Of course you don’t get anywhere trying to share these cautionary stories with the adolescents under your care. They’re no less confident of their difference than we were. They can’t see how our antediluvian experiences can have any relevance to what they’re going through now. Warning and worry sound like preaching to their ears. And anyway, they know what they’re doing. I’m perfectly well aware, as a parent, as a teacher, as a principal, of what’s going on. I know what it means when someone’s eyes are red and squinty, when a person stares off into space and chuckles pointlessly. I recognize that peculiar smell. Sometimes, pathetically, they get caught red-handed. A doobie by the dumpster in a nearby parking lot. A row of kids huddled around a pipe on a bench in the park where the phys ed teacher has taken her class for a game of soccer. I have sat in my office, mystified, trying to discover the attraction of it all as a student shuffles and prevaricates. I have called in parents to tell them what I suspect, watched them laugh if off, or wring their hands, or demand to know who else was involved so that child can be blamed and punished in preference to their own. I have more than once worked to get the dire cases into rehab facilities. I have washed my hands, and expelled a couple of students over the years. The net result, I think in my darker moments, has been no more than to push the problem out of the physical plant.

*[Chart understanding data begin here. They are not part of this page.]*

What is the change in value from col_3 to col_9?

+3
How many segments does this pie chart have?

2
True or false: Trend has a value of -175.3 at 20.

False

Availability, of course, is a huge problem. If, in 1967, in my North York high school, raiding the parental liquor cabinet was easy enough, now elementary school kids can lay their hands on a whole pharmacopia. In my father’s day, the dealers preyed on the children of the poor. You could certainly add in the abundance of pocket money, the drastic reduction of adult supervision, and our growing uneasiness with our own entitlement to dictate behaviour. In a strange way, nearly everybody’s children now share the dangerous freedoms, the forms of neglect, once restricted to the offspring of the very rich and the very poor. But the difficulty of doing something that really works is not new. It is related to the critical tasks of adolescence.

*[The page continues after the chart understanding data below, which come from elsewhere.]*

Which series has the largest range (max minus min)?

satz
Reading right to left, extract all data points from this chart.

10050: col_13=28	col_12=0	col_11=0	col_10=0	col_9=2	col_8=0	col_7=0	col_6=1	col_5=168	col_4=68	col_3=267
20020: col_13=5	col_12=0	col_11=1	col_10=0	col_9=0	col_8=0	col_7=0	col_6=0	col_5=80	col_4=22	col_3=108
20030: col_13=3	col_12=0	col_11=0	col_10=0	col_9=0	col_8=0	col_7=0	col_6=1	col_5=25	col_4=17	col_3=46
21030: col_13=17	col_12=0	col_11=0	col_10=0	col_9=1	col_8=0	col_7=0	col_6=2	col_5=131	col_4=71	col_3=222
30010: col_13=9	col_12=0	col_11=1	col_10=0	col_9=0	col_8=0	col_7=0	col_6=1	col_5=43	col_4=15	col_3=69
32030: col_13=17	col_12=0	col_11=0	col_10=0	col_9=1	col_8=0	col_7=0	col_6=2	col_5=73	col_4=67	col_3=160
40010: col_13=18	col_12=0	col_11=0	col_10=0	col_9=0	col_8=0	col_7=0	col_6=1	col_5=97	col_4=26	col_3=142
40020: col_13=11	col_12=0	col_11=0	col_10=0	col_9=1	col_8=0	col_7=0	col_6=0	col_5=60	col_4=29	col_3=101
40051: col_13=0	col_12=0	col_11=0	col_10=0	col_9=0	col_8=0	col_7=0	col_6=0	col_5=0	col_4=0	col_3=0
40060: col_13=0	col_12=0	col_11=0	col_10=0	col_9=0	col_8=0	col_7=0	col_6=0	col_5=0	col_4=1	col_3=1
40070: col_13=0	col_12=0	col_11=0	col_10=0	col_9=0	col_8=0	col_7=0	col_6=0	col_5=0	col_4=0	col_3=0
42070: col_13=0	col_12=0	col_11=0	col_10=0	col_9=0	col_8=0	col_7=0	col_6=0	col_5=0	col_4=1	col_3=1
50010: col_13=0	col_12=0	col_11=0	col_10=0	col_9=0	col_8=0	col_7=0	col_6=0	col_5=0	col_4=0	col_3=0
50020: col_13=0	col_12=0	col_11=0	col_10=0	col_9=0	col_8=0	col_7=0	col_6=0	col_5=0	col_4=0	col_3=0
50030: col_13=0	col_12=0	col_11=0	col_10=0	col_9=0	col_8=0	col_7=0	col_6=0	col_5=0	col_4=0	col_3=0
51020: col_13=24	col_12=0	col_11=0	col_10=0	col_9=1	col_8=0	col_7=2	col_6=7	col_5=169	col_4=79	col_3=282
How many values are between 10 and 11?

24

Young children accept adult rule, however grudgingly. Dependent as they are, it is easy to keep an eye on them. But adolescents are not supposed to be obedient. They have to find things out for themselves, they have to construct and internalize their own rules for living. It is their nature to push back against boundaries, real and imaginary. They have to learn to think for themselves, which can only be accomplished by testing and debating, risking failure, making mistakes in order to learn how not to make them. This is a principle of my teaching, of my parenting, of my at times unsteady navigation through my own life.

Authoritarian governance is bound to fail. A wiser aim is to hold to the highest standards of truth. Why is it that everyone asserts that their school has a zero-tolerance policy? Is there really a school that doesn’t have a drug problem? Where kids don’t experiment? This is not a problem you can drive underground with a policy of don’t ask, don’t tell. The three famous monkeys may hear no evil, see no evil, speak no evil, but that doesn’t mean that the evil vanishes. Why not begin with talking about it, with telling the truth? Isn’t the real goal to help them grow up? To take responsibility for their own actions? “Learn to have some sense!” I tell my students, because I think they are capable of learning.

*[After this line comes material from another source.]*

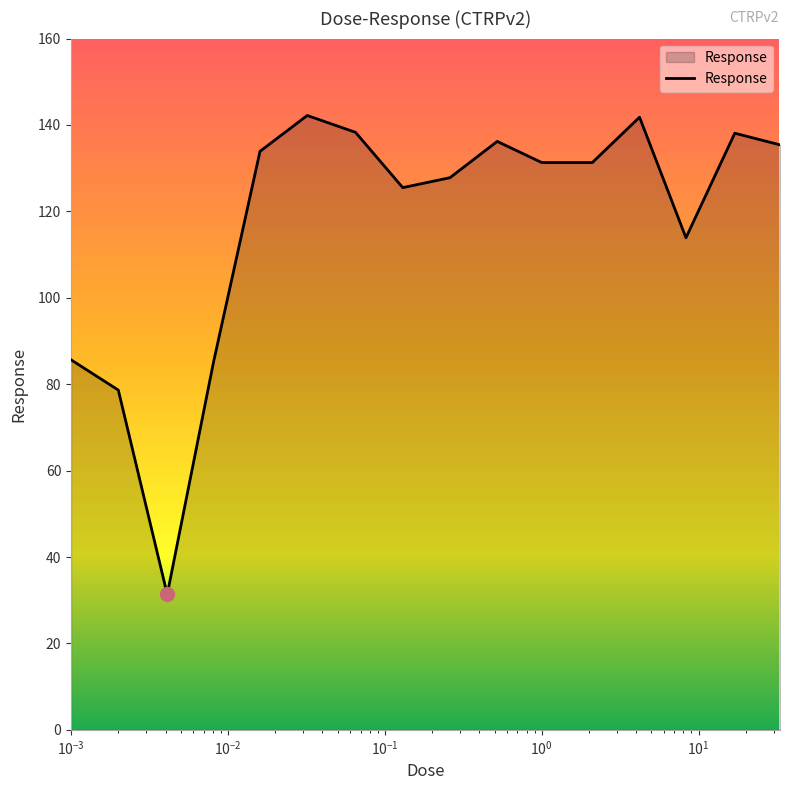

What is the greatest value displayed?

142.2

Maybe your reaction to Ralph’s prank is a kind of litmus test, determining whether you are the sort of person who thinks such things shouldn’t happen or the sort of person who thinks they had better be recognized and thought through. As for the drug problem, I am reminded of a song made popular by the Troggs. With a very little tweaking of the words, they apply nicely to the current reality. “I feel it in my fingers, I feel it in my toes, drugs are all around me, and so the problem grows. It’s written in the wind, it’s everywhere I go, so if you really love me, come on and let it show…” You know the tune.